Triggered (2020 Filmkritik)

Neun „Freunde“ aus der Highschool, unter ihnen Mauerblümchen Erin (Liesl Ahlers) und die extrem intelligente Rian (Reine Swart), treffen sich fünf Jahre nach ihrem Abschluss zu einem Campingtrip, in einem abgelegenen Wald. Man feiert und trinkt und den meisten von ihnen wird bei fast jedem Gespräch bewusst, dass sie sich eigentlich gar nicht so gerne haben, wie sie es geglaubt haben.

Als schließlich alle eingeschlafen sind, erwachen sie kurze Zeit quer durch ihr Camp zerstreut wieder. Alle sind orientierungslos und haben eines gemeinsam: jeder von ihnen trägt eine mit Sprengstoff gefüllte Weste mit Timern, die unterschiedliche Zeiten anzeigen. Ein dunkles Geheimnis aus ihrer Vergangenheit hat die neun jungen Leute eingeholt und der Verantwortliche verspricht ihnen, dass nur einer/eine diese Nacht überleben wird. Mögen die Spiele beginnen!

Alastair Orr (From a House on Willow Street) ist hier neben der Regie auch für den Schnitt verantwortlich und hat als Produzent fungiert. Die stärksten Einflüsse von „Triggered“, sind ohne viel nachdenken zu müssen Battle Royale und die „Freitag der 13“ Reihe. Dabei liefert das „Hunger Games“ artige Szenario auch Anspielungen auf weitere Filme, wie etwa Saw oder John Wick.

Der Film an sich, ist sich der Bekanntheit seines SetUps und des Over the Top Charakters des gesamten Szenarios sehr bewusst.
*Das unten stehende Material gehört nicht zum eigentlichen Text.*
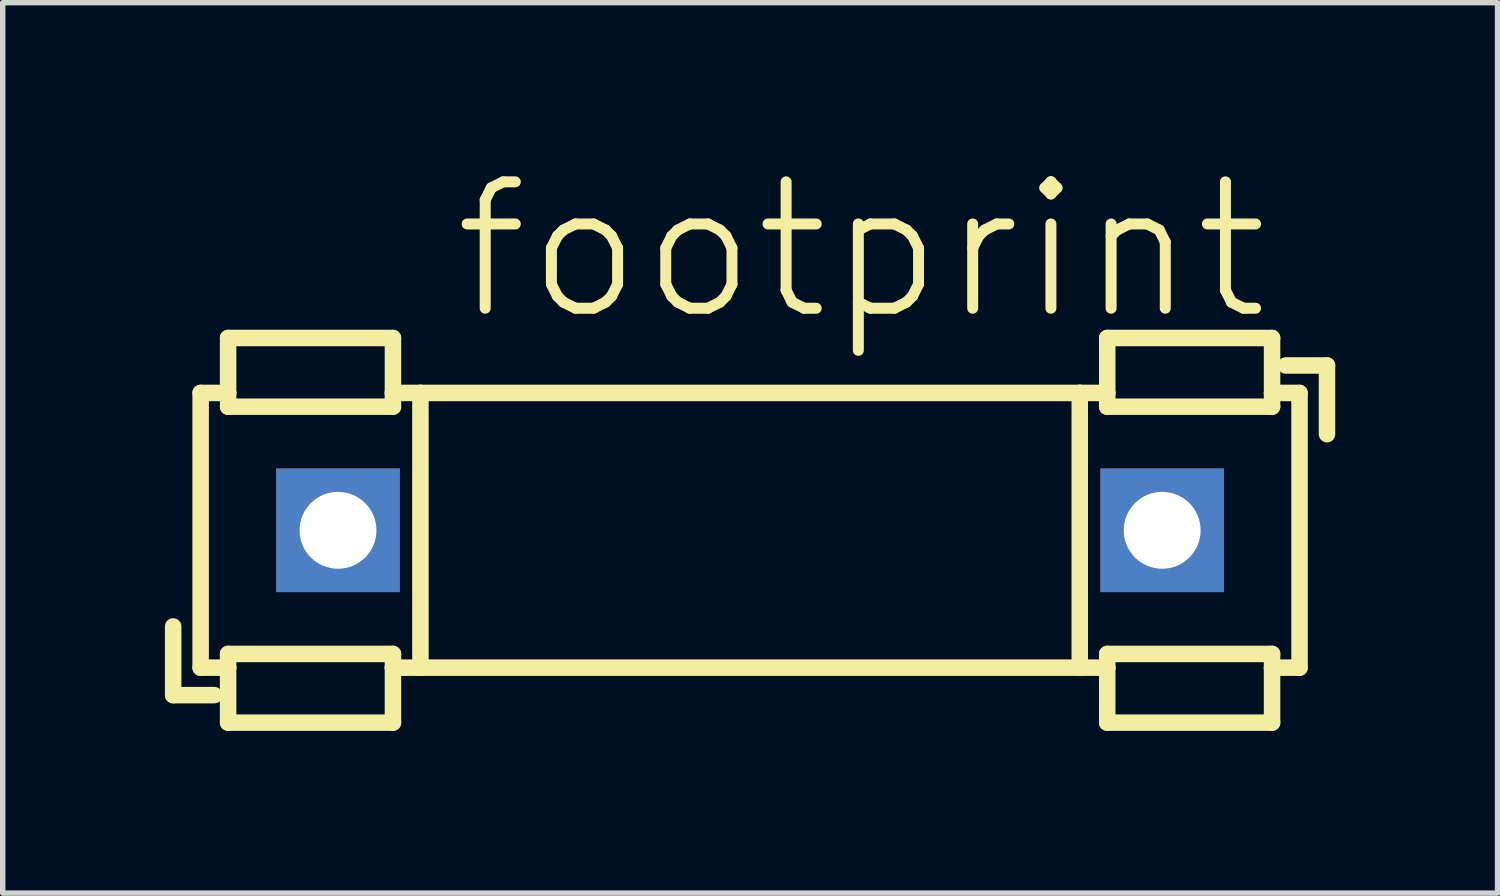
<source format=kicad_pcb>
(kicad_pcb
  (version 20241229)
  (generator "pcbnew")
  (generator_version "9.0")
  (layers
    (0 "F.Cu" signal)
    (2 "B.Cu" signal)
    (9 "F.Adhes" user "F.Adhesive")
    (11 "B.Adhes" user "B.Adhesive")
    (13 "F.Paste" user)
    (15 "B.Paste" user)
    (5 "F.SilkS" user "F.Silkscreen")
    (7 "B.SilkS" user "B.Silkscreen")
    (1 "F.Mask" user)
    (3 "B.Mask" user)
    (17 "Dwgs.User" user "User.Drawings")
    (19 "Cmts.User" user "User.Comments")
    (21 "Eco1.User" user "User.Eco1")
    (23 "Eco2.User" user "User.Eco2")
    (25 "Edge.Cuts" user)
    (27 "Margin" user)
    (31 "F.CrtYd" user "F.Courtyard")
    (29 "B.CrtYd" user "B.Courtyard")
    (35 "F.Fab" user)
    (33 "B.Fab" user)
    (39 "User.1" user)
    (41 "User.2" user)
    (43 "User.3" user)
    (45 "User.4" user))
  (footprint "footprint"
    (layer "F.Cu")
    (at 3.2 6.756)
    (property "Reference" "footprint" (at 2.032 -3.81 0) (layer "F.SilkS") (effects (font (size 2.337 2.337) (thickness 0.203)) (justify left bottom)))
    (fp_line (start -3.048 1.778) (end -3.048 3.048) (stroke (width 0.305) (type solid)) (layer "F.SilkS"))
    (fp_line (start -2.54 -2.54) (end -2.54 2.54) (stroke (width 0.305) (type solid)) (layer "F.SilkS"))
    (fp_line (start -2.286 3.048) (end -3.048 3.048) (stroke (width 0.305) (type solid)) (layer "F.SilkS"))
    (fp_line (start -2.032 -3.556) (end 1.016 -3.556) (stroke (width 0.305) (type solid)) (layer "F.SilkS"))
    (fp_line (start -2.032 -2.54) (end -2.54 -2.54) (stroke (width 0.305) (type solid)) (layer "F.SilkS"))
    (fp_line (start -2.032 -2.54) (end -2.032 -3.556) (stroke (width 0.305) (type solid)) (layer "F.SilkS"))
    (fp_line (start -2.032 -2.286) (end -2.032 -2.54) (stroke (width 0.305) (type solid)) (layer "F.SilkS"))
    (fp_line (start -2.032 -2.286) (end 1.016 -2.286) (stroke (width 0.305) (type solid)) (layer "F.SilkS"))
    (fp_line (start -2.032 2.286) (end 1.016 2.286) (stroke (width 0.305) (type solid)) (layer "F.SilkS"))
    (fp_line (start -2.032 2.54) (end -2.54 2.54) (stroke (width 0.305) (type solid)) (layer "F.SilkS"))
    (fp_line (start -2.032 2.54) (end -2.032 2.286) (stroke (width 0.305) (type solid)) (layer "F.SilkS"))
    (fp_line (start -2.032 3.556) (end -2.032 2.54) (stroke (width 0.305) (type solid)) (layer "F.SilkS"))
    (fp_line (start 1.016 -2.54) (end 1.016 -3.556) (stroke (width 0.305) (type solid)) (layer "F.SilkS"))
    (fp_line (start 1.016 -2.54) (end 1.016 -2.286) (stroke (width 0.305) (type solid)) (layer "F.SilkS"))
    (fp_line (start 1.016 2.54) (end 1.016 2.286) (stroke (width 0.305) (type solid)) (layer "F.SilkS"))
    (fp_line (start 1.016 2.54) (end 1.016 3.556) (stroke (width 0.305) (type solid)) (layer "F.SilkS"))
    (fp_line (start 1.016 3.556) (end -2.032 3.556) (stroke (width 0.305) (type solid)) (layer "F.SilkS"))
    (fp_line (start 1.524 -2.54) (end 1.016 -2.54) (stroke (width 0.305) (type solid)) (layer "F.SilkS"))
    (fp_line (start 1.524 -2.54) (end 1.524 2.54) (stroke (width 0.305) (type solid)) (layer "F.SilkS"))
    (fp_line (start 1.524 -2.54) (end 13.716 -2.54) (stroke (width 0.305) (type solid)) (layer "F.SilkS"))
    (fp_line (start 1.524 2.54) (end 1.016 2.54) (stroke (width 0.305) (type solid)) (layer "F.SilkS"))
    (fp_line (start 1.524 2.54) (end 13.716 2.54) (stroke (width 0.305) (type solid)) (layer "F.SilkS"))
    (fp_line (start 13.716 -2.54) (end 13.716 2.54) (stroke (width 0.305) (type solid)) (layer "F.SilkS"))
    (fp_line (start 13.716 -2.54) (end 14.224 -2.54) (stroke (width 0.305) (type solid)) (layer "F.SilkS"))
    (fp_line (start 13.716 2.54) (end 14.224 2.54) (stroke (width 0.305) (type solid)) (layer "F.SilkS"))
    (fp_line (start 14.224 -3.556) (end 17.272 -3.556) (stroke (width 0.305) (type solid)) (layer "F.SilkS"))
    (fp_line (start 14.224 -2.54) (end 14.224 -3.556) (stroke (width 0.305) (type solid)) (layer "F.SilkS"))
    (fp_line (start 14.224 -2.54) (end 14.224 -2.286) (stroke (width 0.305) (type solid)) (layer "F.SilkS"))
    (fp_line (start 14.224 2.54) (end 14.224 2.286) (stroke (width 0.305) (type solid)) (layer "F.SilkS"))
    (fp_line (start 14.224 2.54) (end 14.224 3.556) (stroke (width 0.305) (type solid)) (layer "F.SilkS"))
    (fp_line (start 17.272 -3.556) (end 17.272 -2.54) (stroke (width 0.305) (type solid)) (layer "F.SilkS"))
    (fp_line (start 17.272 -2.54) (end 17.272 -2.286) (stroke (width 0.305) (type solid)) (layer "F.SilkS"))
    (fp_line (start 17.272 -2.54) (end 17.78 -2.54) (stroke (width 0.305) (type solid)) (layer "F.SilkS"))
    (fp_line (start 17.272 -2.286) (end 14.224 -2.286) (stroke (width 0.305) (type solid)) (layer "F.SilkS"))
    (fp_line (start 17.272 2.286) (end 14.224 2.286) (stroke (width 0.305) (type solid)) (layer "F.SilkS"))
    (fp_line (start 17.272 2.286) (end 17.272 2.54) (stroke (width 0.305) (type solid)) (layer "F.SilkS"))
    (fp_line (start 17.272 2.54) (end 17.272 3.556) (stroke (width 0.305) (type solid)) (layer "F.SilkS"))
    (fp_line (start 17.272 2.54) (end 17.78 2.54) (stroke (width 0.305) (type solid)) (layer "F.SilkS"))
    (fp_line (start 17.272 3.556) (end 14.224 3.556) (stroke (width 0.305) (type solid)) (layer "F.SilkS"))
    (fp_line (start 17.526 -3.048) (end 18.288 -3.048) (stroke (width 0.305) (type solid)) (layer "F.SilkS"))
    (fp_line (start 17.78 2.54) (end 17.78 -2.54) (stroke (width 0.305) (type solid)) (layer "F.SilkS"))
    (fp_line (start 18.288 -1.778) (end 18.288 -3.048) (stroke (width 0.305) (type solid)) (layer "F.SilkS"))
    (pad "1" thru_hole rect (at 0 0) (size 2.286 2.286) (drill 1.422) (layers "*.Cu" "*.Mask"))
    (pad "2" thru_hole rect (at 15.24 0) (size 2.286 2.286) (drill 1.422) (layers "*.Cu" "*.Mask")))
  (gr_rect
    (start -3 -3)
    (end 24.641 13.465)
    (stroke (width 0.1) (type default))
    (fill no)
    (layer "Edge.Cuts")))
</source>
Da wird gleich zu Beginn das Thema „ihr seid ja alle so nervig“ ausgesprochen, ein „Problem“ vieler Horrorfilme, dass die Protagonisten unsympathisch sind und nur als Kanonenfutter dienen. Abwandlungen von Sprüchen aus der Popkultur bzw. Verwechslungen bei Zitaten, sorgen zusätzlich für ein paar Momente, bei denen man einfach lächeln muss.

Genau wie das Spielen mit den Klischees, die öfters mit Millennials (rund um die Jahrtausendwende geborenen Menschen) in Verbindung gebracht werden. Dabei gibt es dann sogar Charaktere, die sich anders entwickeln, als man erwartet hätte. Manche entwickeln einen regelrechten Spaß am Morden, andere würden sich für ihre Liebsten sofort opfern. Und dann wären da auch noch zwei sehr unterschiedliche Final Girls, die besonnene Schweigsame und die intelligente, den Ton angebende.
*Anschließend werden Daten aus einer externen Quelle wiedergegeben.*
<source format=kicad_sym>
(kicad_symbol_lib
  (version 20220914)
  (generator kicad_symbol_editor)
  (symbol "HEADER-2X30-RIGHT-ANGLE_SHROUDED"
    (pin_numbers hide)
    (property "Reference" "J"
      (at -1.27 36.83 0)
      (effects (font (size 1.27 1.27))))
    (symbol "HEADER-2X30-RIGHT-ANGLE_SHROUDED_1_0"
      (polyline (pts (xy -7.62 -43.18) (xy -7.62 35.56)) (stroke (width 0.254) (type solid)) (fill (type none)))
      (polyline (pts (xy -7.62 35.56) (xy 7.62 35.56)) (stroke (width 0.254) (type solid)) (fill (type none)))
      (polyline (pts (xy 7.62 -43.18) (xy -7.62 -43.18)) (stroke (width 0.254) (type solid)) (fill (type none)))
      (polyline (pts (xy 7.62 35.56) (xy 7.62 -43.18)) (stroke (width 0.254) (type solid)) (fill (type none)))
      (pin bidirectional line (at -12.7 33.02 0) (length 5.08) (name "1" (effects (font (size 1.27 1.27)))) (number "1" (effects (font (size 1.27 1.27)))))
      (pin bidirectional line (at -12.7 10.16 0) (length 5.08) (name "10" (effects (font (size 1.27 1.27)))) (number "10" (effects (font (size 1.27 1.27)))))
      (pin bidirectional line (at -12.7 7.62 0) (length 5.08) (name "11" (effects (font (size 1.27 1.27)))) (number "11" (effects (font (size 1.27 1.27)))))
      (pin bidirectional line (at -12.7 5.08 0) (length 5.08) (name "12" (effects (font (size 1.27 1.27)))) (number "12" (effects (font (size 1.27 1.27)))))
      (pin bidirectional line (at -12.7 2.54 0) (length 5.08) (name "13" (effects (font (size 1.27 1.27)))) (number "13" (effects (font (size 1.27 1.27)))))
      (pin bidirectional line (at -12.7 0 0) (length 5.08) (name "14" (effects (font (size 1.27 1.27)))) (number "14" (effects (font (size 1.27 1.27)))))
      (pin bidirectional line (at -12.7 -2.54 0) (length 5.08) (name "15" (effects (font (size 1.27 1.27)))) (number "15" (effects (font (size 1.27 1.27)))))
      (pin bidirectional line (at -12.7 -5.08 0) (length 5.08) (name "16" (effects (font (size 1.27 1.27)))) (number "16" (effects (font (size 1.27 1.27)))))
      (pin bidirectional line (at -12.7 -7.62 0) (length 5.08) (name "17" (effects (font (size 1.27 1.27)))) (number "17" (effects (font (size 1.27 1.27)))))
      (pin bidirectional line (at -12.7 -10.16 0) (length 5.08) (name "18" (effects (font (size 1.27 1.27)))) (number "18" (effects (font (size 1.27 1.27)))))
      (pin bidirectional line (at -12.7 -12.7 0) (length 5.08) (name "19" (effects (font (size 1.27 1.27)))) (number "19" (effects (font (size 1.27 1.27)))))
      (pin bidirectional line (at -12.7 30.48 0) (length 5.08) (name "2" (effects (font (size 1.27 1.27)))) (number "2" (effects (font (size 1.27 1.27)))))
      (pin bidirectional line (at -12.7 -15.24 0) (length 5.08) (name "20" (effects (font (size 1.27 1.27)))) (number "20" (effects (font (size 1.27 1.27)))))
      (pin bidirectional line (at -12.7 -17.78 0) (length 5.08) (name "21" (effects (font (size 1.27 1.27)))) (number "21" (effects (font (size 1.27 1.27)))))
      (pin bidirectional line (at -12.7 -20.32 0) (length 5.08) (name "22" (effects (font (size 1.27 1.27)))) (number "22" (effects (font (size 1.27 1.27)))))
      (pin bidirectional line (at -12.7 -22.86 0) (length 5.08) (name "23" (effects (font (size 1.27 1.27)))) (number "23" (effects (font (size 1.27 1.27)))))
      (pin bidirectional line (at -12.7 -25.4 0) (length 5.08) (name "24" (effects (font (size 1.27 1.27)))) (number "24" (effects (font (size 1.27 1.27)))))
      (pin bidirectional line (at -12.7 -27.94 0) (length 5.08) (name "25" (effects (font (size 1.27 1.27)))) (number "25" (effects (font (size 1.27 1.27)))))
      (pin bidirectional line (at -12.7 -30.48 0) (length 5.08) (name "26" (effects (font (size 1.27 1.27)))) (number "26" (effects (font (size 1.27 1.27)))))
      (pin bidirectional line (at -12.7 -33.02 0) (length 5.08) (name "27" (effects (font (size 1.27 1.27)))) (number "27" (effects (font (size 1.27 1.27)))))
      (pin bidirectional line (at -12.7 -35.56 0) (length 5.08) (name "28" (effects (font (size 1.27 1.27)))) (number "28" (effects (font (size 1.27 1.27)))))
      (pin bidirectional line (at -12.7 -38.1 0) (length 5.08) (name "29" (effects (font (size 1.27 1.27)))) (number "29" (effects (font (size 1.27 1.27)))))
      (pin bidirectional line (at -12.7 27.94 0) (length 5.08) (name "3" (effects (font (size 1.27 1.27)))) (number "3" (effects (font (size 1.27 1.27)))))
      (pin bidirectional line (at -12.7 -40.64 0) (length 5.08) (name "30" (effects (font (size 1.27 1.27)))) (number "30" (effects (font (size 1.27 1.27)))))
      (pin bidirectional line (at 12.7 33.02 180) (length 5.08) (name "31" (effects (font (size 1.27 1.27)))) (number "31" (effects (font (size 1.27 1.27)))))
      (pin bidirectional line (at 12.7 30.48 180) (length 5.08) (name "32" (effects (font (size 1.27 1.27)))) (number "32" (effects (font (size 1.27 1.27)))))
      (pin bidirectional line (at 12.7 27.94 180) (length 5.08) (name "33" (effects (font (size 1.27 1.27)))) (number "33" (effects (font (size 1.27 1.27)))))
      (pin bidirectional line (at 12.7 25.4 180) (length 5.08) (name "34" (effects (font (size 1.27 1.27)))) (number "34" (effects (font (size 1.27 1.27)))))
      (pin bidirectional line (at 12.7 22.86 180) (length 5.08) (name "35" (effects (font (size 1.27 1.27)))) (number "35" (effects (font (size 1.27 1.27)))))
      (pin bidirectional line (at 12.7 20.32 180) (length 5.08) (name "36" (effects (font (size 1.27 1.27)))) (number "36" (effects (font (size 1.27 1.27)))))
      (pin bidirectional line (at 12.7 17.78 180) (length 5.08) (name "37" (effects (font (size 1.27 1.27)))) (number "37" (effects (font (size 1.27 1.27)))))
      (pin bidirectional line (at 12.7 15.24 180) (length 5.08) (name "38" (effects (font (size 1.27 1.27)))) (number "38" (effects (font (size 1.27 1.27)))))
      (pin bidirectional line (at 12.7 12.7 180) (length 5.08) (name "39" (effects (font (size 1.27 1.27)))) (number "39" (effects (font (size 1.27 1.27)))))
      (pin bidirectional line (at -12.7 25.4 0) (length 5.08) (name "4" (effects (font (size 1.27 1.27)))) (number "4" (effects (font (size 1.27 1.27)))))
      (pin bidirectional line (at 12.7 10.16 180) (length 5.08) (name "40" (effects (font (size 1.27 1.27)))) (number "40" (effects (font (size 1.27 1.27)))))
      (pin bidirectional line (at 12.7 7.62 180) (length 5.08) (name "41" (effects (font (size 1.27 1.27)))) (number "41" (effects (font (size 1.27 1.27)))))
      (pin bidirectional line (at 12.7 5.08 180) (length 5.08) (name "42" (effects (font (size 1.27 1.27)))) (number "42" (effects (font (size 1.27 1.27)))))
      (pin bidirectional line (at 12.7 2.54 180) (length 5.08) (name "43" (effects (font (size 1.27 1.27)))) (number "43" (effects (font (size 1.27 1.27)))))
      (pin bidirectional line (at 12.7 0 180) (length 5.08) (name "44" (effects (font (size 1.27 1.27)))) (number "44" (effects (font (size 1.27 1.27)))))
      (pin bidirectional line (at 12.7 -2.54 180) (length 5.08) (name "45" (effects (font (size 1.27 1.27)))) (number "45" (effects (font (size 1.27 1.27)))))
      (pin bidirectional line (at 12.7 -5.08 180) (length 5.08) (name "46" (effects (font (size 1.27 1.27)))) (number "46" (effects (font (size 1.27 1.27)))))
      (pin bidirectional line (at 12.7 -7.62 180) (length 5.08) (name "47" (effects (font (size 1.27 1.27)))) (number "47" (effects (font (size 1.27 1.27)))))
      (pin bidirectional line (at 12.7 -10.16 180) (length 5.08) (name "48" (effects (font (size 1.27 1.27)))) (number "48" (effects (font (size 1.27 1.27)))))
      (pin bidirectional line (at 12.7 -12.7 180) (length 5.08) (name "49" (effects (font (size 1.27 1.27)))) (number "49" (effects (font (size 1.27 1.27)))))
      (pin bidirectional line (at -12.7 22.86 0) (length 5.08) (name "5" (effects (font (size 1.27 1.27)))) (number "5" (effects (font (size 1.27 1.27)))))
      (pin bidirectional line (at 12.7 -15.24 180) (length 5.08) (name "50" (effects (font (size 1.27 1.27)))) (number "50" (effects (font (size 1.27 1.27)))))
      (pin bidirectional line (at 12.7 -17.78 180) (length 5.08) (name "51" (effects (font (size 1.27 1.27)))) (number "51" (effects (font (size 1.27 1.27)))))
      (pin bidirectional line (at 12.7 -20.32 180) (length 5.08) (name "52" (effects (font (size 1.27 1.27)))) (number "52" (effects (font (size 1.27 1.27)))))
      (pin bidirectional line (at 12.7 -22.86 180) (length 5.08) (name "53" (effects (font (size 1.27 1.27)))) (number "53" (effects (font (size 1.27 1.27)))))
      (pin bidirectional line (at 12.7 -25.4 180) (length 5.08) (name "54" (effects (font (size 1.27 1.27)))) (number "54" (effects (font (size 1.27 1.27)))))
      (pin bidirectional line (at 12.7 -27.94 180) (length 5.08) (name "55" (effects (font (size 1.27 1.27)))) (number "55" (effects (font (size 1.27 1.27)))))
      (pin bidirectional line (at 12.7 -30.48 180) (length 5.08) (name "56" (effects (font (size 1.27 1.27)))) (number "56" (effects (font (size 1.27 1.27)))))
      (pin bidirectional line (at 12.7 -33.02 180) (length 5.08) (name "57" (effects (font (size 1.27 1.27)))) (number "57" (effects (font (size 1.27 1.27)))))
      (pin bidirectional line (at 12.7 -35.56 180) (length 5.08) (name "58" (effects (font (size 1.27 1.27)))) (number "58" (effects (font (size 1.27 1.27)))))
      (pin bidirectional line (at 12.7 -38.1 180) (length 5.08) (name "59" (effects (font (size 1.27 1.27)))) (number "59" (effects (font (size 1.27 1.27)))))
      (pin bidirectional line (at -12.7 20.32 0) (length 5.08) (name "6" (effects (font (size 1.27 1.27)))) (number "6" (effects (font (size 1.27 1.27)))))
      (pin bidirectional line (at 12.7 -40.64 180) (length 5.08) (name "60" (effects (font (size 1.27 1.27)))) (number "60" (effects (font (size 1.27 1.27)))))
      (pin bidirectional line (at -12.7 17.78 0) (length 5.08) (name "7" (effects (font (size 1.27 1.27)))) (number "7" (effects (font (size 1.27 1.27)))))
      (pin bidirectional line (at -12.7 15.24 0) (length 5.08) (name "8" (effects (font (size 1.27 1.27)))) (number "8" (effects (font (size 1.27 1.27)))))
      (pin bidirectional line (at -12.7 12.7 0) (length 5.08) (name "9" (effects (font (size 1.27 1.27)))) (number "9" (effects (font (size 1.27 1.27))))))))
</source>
Genau dieses Spiel mit Elementen sowohl aus der Filmwelt als auch der realen Version unserer Erde, machen dann den Reiz dieses Filmes aus, der völlig ernst gemeint und ohne „self awarness“, um einiges weniger unterhaltsam wäre bzw. sogar nur schwer zu ertragen. Was dann das Ableben der „Mitspieler“ betrifft, ist Orr nicht gerade zimperlich, jedoch ebensowenig übermäßig brutal.

Natürlich fliegen bei Explosionen Körperteile durch die Luft und Äxte, Messer und Brechstangen finden immer wieder Körper, in die sie gebohrt werden können, doch das konnte man auf Grund der Handlung ja auch genau so erwarten. Die Effekte sind dabei schön handgemacht und der vorhandene Trash-Faktor kommt somit alleine von der Handlung an sich und wird in keiner Weise von miesem CGI verstärkt.

Schauspielerisch sind die meisten in Ordnung, ein paar extrem austauschbar, doch es werden bei den wichtigsten Figuren stets alle Emotionen gekonnt vermittelt. Liesl Ahlers (Unfriend) als Erin ist sympathisch als extrem ruhige Dame, die hoffentlich im Laufe der Story ihren Kampfgeist entdeckt und über ihre Grenzen geht und Reine Swart (The Lullaby) als Rian zeigt überzeugend Führungsqualitäten und hat dennoch noch einiges zu lernen.

Insgesamt daher ein Film, der nicht so belanglos/dumm ist, wie man es auf Grund der Prämisse sich hätte denken können. Natürlich dient er rein als Unterhaltung für Genre-Fans, doch man verwendet durchaus auch den einen oder anderen Gedanken um sich zu Fragen, wer von den eigenen Freunden in der gleichen Situation, wohl als erster mit dem Morden beginnen würde. Oder wird man selbst vielleicht zum ärgsten Monster?

„Triggered“ bekommt von mir 6/10 das mit der Bombenstimmung bei der Party völlig falsch verstanden habende Empfehlungspunkte.